Баварец откланивается. О надежде никто не говорит, никто не говорит вообще ни о чем. Ты в Майами, без всякой памяти о перелете. Одиннадцатое мая ты встречаешь с отрытыми глазами, самым первым (как в былые времена), но видишь лишь старушечьи руки в черных венах и костлявые торчащие колени. Тебе под кожу загоняют пластмассовую штуковину, которая справляет за тебя все жизненные надобности. Ты уже чувствуешь себя погруженным в сон, возможно, от всех этих снадобий, но эта штуковина ощущается как ползучее растение-паразит, и ты уже знаешь, что, куда бы теперь ни отправился, возврата оттуда не будет.
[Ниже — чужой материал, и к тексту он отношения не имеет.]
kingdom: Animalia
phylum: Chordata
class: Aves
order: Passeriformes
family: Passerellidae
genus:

Из окна неожиданно доносится что-то вроде уандеровского «Мастер Бластер». Ого. Полуденное небо над Нью-Йорком и Кингстоном яркое и белесое.
Как вдруг его и тут и там одновременно раскалывает удар грома, а наружу ослепительно-быстрой огненной змеей высверкивает молния. Летняя молния, на три месяца раньше срока. При этом на Манхэттене просыпается одна женщина, а другая сидит на крыльце в Кингстоне. И обе знают: Ты изошел.